Punnu Brar (28 January 1985) is a German entrepreneur, producer, director, musician, and singer. Punnu is known for writing, producing and funding the feature film Katputtli and for singing in Damadamm! shows. He is also the founder/chairman of Androtech Pvt.Ltd and Bro and Sis Productions (production house).

==Early years==
Punnu was born on 28 January 1985 in Frankfurt, Germany to Punjabi parents who migrated from India to Germany. He was raised in Germany. He received his education from Germany and completed a bachelor's degree in business management from Heidlberg University.

==Films==
He funded, produced and written a movie starring his sister mink brar and many others, named Katputtli.

==Bro and Sis Productions==
In 2006, Punnu Brar turned into a producer and started a production house called Bro and Sis Productions with his sister Mink Brar. Mink said in an interview, "Be it films, serials or even event management, we are ready. Bro and Sis Productions will be a complete entertainment house." Their first major work was the movie Katputtli, which was released in August 2006, in which Mink played the lead role.
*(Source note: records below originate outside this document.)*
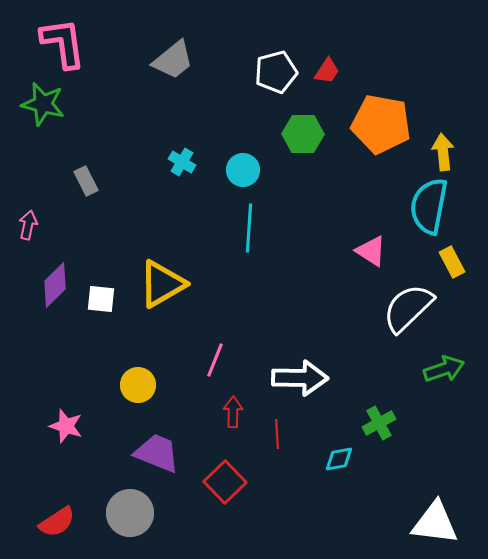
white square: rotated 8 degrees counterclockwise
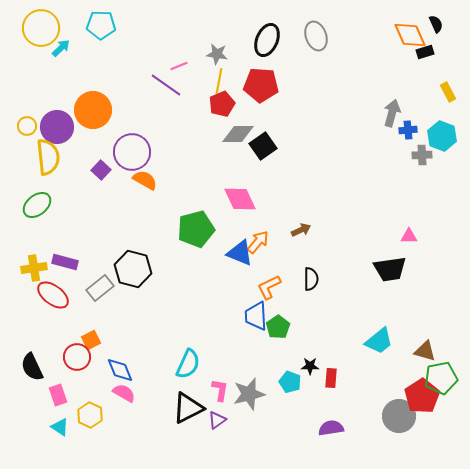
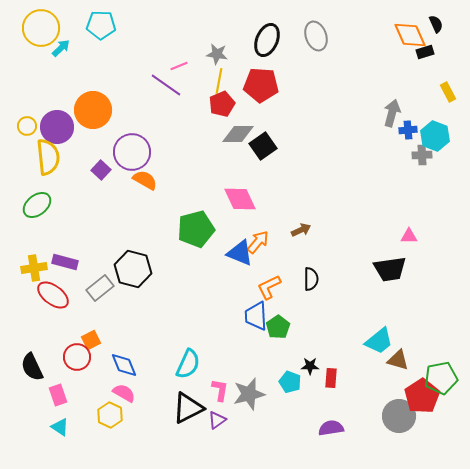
cyan hexagon at (442, 136): moved 7 px left
brown triangle at (425, 351): moved 27 px left, 9 px down
blue diamond at (120, 370): moved 4 px right, 5 px up
yellow hexagon at (90, 415): moved 20 px right
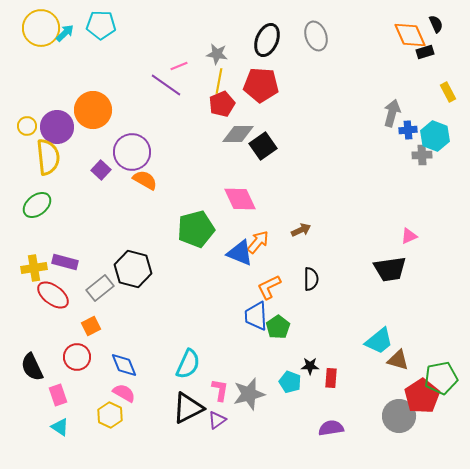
cyan arrow at (61, 48): moved 4 px right, 15 px up
pink triangle at (409, 236): rotated 24 degrees counterclockwise
orange square at (91, 340): moved 14 px up
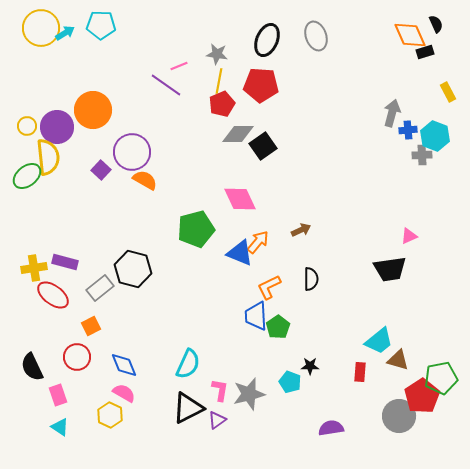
cyan arrow at (65, 33): rotated 12 degrees clockwise
green ellipse at (37, 205): moved 10 px left, 29 px up
red rectangle at (331, 378): moved 29 px right, 6 px up
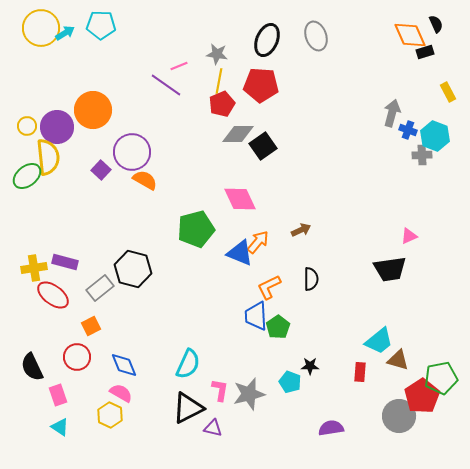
blue cross at (408, 130): rotated 24 degrees clockwise
pink semicircle at (124, 393): moved 3 px left
purple triangle at (217, 420): moved 4 px left, 8 px down; rotated 48 degrees clockwise
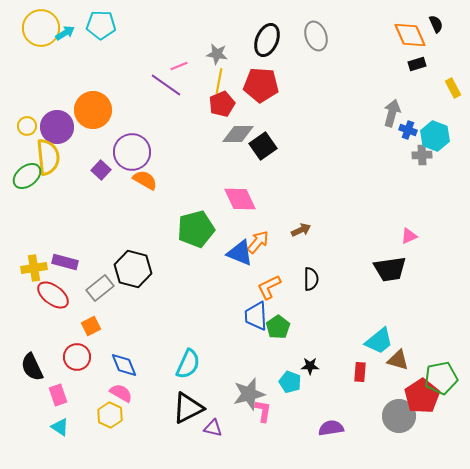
black rectangle at (425, 52): moved 8 px left, 12 px down
yellow rectangle at (448, 92): moved 5 px right, 4 px up
pink L-shape at (220, 390): moved 43 px right, 21 px down
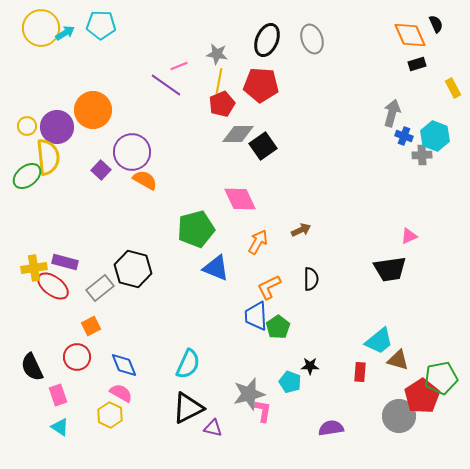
gray ellipse at (316, 36): moved 4 px left, 3 px down
blue cross at (408, 130): moved 4 px left, 6 px down
orange arrow at (258, 242): rotated 10 degrees counterclockwise
blue triangle at (240, 253): moved 24 px left, 15 px down
red ellipse at (53, 295): moved 9 px up
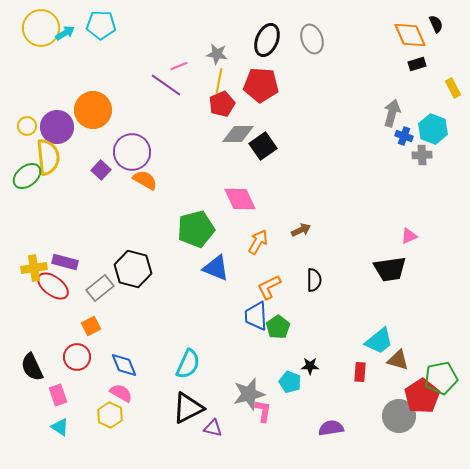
cyan hexagon at (435, 136): moved 2 px left, 7 px up
black semicircle at (311, 279): moved 3 px right, 1 px down
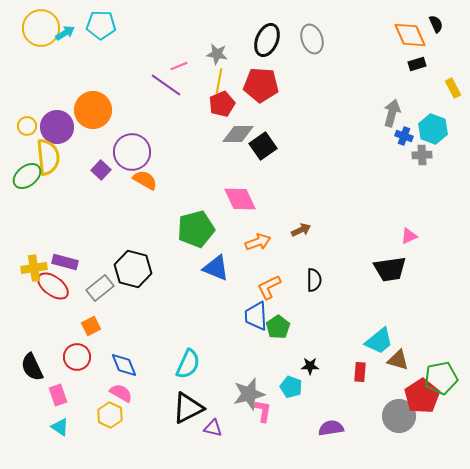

The production company is presently producing an untitled project.

==Music videos==
Punnu Brar has Produced, Directed and given music for a Music Video called “Ghoonghat Mix” starring Mink Brar. "Rakhane” official video was the second innings by Punnu Brar followed by “Can you see me” official video and recently “Haye Laggi” official video.

==Personal life==
Punnu was raised in a conservative and protective environment, with his family implementing traditional Indian values instead of western morales. His immediate family consists of his mother and sister named Mink Brar, who is four years younger to him.